As if shopping at Wal-Mart didn’t already require the suspension of a certain set of morals, here’s a whole new reason to loathe the retail giant: After falsely accusing two gay dads of stealing, and detaining their two children in the store, and allegedly harassing them, and manufacturing a situation that had the dads handcuffed and in the back of a police car, Wal-Mart has banned the family from its stores “for life” — and stuck them with a bill asking for ten times the value of the supposedly stolen items. And what did this family allegedly rob Wal-Mart of? Bic lighters.
If “this is just ridiculous” is your first thought, you wouldn’t be blamed.
The Chicago area’s Joe Paolucci and his partner Thomas Hitchcock might know a thing about retail stores and the law: Both are attorneys who launched their own home goods retail store. And yet somehow they’re on the hook for trying to steal a package of Bic lighters with a retail value of $15.84?
It all happened back on Aug. 16, when Paolucci and Hitchcock were shopping with their special-needs 11-year-old twin sons they adopted from Romania. The South Bend Tribune on what transpired:
On Aug. 16, the four traveled to Wal-Mart at least in part, Paolucci said, to reward the twins for recent good behavior. Hitchcock bought groceries totaling some $200 and checked out at a counter operated by a cashier. Paolucci, meanwhile, went to a self-checkout lane to use scanning equipment he had operated before.
Later, he said, he returned to the shopping area to pick up additional items, including the lighters, which he scanned and placed in bags. He grabbed his receipt for the items, totaling some $60, and headed for the exit, as did Hitchcock and the boys.
Before they got outside, store employees stopped them.
“They asked if I had Bic lighters. I said, ‘Yes,’ and handed them over,” Paolucci said. “Then they asked if I had a receipt. I said, ‘Yes, you’re holding it.’ Then this group of Wal-Mart employees started forming around us.”
Paolucci and Hitchcock said the employees were threatening and that one used a vulgarity. Their accusations frightened the boys, who began “crying, screaming and freaking out,” they said.
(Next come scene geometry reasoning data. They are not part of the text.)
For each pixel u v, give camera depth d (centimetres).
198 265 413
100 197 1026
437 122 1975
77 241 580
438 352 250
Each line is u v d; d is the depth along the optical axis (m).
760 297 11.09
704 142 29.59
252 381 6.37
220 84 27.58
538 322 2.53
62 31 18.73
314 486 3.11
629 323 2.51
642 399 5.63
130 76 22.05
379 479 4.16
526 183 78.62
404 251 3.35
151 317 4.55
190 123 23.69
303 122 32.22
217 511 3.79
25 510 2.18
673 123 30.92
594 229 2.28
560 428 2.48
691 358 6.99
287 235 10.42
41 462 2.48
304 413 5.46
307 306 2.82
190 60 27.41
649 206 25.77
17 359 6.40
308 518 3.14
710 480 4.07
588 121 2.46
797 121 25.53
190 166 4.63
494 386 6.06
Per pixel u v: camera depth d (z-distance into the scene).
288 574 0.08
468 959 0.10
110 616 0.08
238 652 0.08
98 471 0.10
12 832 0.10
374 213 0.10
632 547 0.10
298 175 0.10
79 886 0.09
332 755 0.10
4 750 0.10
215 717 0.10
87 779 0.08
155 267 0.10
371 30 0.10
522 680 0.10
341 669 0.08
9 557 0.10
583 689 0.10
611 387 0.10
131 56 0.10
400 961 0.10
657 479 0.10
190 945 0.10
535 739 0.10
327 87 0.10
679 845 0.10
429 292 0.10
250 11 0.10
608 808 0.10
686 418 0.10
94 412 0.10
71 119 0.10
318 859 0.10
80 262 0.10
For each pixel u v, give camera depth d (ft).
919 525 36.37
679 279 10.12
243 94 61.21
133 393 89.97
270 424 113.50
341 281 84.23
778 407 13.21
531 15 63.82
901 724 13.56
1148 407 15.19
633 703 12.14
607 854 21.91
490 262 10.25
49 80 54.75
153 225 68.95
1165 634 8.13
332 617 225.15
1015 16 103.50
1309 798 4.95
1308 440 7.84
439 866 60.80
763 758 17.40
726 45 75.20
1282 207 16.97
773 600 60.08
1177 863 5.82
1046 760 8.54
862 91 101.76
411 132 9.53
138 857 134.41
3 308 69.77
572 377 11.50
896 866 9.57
Employees ordered Paolucci and Hitchcock into a “detention room” — they refused, and ordered the police be called, thinking the cops would sort out the situation. But when the cops arrived, officers placed the dads in the back of their squad cars without first ascertaining the situation; Paolucci was handcuffed. And their kids? Taken in the back to a detention room with Wal-Mart’s security officers, who “allegedly threatened them in the security room and had made disparaging remarks about Paolucci and Hitchcock’s lifestyle. Paolucci and Hitchcock said they asked police to take statements from the boys but the officers refused, telling the couple they’d have to contact Child Protective Services. They were told next that they’d have to leave the premises immediately, they said, or be arrested for trespassing. The men said they argued the store should at least replace such grocery items as a frozen pizza, ice cream and popsicles, which by then had thawed or melted, but those arguments, too, went nowhere.”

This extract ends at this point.